Washing white cars or whitewashing white elephants: what's the difference? 

Were "The Rawling" to know any little bit about how black market activity tends to rise out of the realms of Nowheresville in terms of poor neighborhoods that have been left to just plain rot because "it's not profitable" to build commercial infrastructure like grocery stores, drug stores, clothing stores, even as the gentrification goobermenches continue to crowd-out poor people who apparently have the "gall" to live close enough to the center of downtown business activity that they can walk there, maybe he might want to take a second look at what happens when alternatives to Scary Rick Perry's Medicaid nullification traveling medicine show don't seem to be appearing, and when all the privatization prattle is never backed up by honest, straightforward action. 

No alternatives?  Sell drugs!  If the so-called "Establishment" or "the System" wants to sit on you like a 350-pound, platinum blonde dominatrix named Big Momma, mouths off a lot about "violence in the inner city" and then goes off the rails when anybody at all even dares to think about something as simple as a "weapons registry" (is gun control really about weapons or not?), then as far as I'm concerned the Kings in the Klown Kar can kick it. 

You think good people sitting on car seats on their porches is "stupid"?  Better think again, Dallas puppet-masters.  Pulling the furniture out of the machine is what it's all about. 

Now, DCC, you are free to go buy some more "detailing material" for your vehicles the rest of us usually call "our wives and girlfriends".  Should I suggest Loreal?  We can smell your feet from miles away, even if The Dallas Morning News and the local television and radio stations want to put the clampdown in place so the "groundlings" can continue to live in ignorant bliss. 


Blight, blight, blight, my backside.  Sound like folks who are trying to make some honest money.  And a damn sight less blighty than most the lots along that stretch of MLK.

And, yes, that neighborhood is rough.  Volunteered my meager carpentry skills a few times when House of Hope was up a street on Grand.  A job well done(1) is its own reward, but I also got a 3-hour spirit-filled service and some terrific chow as reward.

So, yeah, there are criminals, addicts, and all that sort down there.  But, there are also decent folks working and working to improve the neighborhood.  It would be a shame if the city stepped in and crushed that.




(1) Or in this case, "well enough," since I am no Norm Abrams.  It is one of those things: no matter how poor or lacking you are, someone else is likely to be poorer and grateful for even inexpert constructive help.

bvckvs topcommenter

It's both - a blight and a family.

The reason the neighborhood is a hell-hole is because that's what the people there want it to be.

They've been very clear on this point and have consistently elected officials who would help them "preserve the culture".


Clearly Dallas City Hall would prefer that these hard workers join the dole and become dependent on government handouts to survive rather than become self-supporting.
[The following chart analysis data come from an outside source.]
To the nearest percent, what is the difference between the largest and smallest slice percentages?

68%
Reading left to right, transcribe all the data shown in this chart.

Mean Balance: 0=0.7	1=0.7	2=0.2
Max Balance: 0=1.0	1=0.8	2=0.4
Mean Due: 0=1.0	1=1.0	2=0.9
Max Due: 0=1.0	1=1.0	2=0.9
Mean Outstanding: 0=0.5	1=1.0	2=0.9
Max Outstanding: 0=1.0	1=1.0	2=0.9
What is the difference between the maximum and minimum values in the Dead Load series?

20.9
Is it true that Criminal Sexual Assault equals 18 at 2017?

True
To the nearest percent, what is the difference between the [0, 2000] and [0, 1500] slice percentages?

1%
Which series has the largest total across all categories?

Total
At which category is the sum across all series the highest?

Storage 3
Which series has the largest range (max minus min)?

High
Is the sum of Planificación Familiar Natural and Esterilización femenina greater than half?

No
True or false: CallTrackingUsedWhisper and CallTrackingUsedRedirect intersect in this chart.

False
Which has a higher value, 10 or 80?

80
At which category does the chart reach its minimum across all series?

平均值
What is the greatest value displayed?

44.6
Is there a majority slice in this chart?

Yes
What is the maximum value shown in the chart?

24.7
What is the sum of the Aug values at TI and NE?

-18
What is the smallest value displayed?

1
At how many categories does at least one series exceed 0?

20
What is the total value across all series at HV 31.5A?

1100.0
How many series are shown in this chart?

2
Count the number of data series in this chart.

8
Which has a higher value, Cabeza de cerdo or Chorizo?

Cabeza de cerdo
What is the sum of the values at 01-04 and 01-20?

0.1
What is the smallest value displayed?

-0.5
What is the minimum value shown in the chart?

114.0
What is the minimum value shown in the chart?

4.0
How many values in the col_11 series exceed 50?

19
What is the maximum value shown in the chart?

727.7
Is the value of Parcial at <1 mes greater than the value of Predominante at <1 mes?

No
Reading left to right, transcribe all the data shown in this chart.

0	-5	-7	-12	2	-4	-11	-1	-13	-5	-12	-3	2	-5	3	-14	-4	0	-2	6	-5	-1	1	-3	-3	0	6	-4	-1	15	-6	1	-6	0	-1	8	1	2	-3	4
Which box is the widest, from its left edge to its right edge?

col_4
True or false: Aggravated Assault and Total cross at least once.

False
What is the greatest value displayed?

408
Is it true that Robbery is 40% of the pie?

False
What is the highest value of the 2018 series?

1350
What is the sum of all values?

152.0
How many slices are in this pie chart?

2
This business probably does more to truly help those who have gone trough hard times than any welfare program the city has come up with.


Sounds like a place for a great car wash service.


does the northpark beat include vickery meadow?  


Oh.  And happy "Thor's Day".  It's also called "Thursday" because people of good sense decided to change the "O" to a "U", and when the little birdie flew out of the egg....

...we shot that little buzzard down easier than shootin' skeet. 


@bvckvs i.e. Carolyn Davis. The true blight of the neighborhood and Dallas City Council.

JimSX topcommenter

@timdickey @gordonhilgers 

This is a standard response Gordon sends to all items in which I use the terms "car wash" and "detail."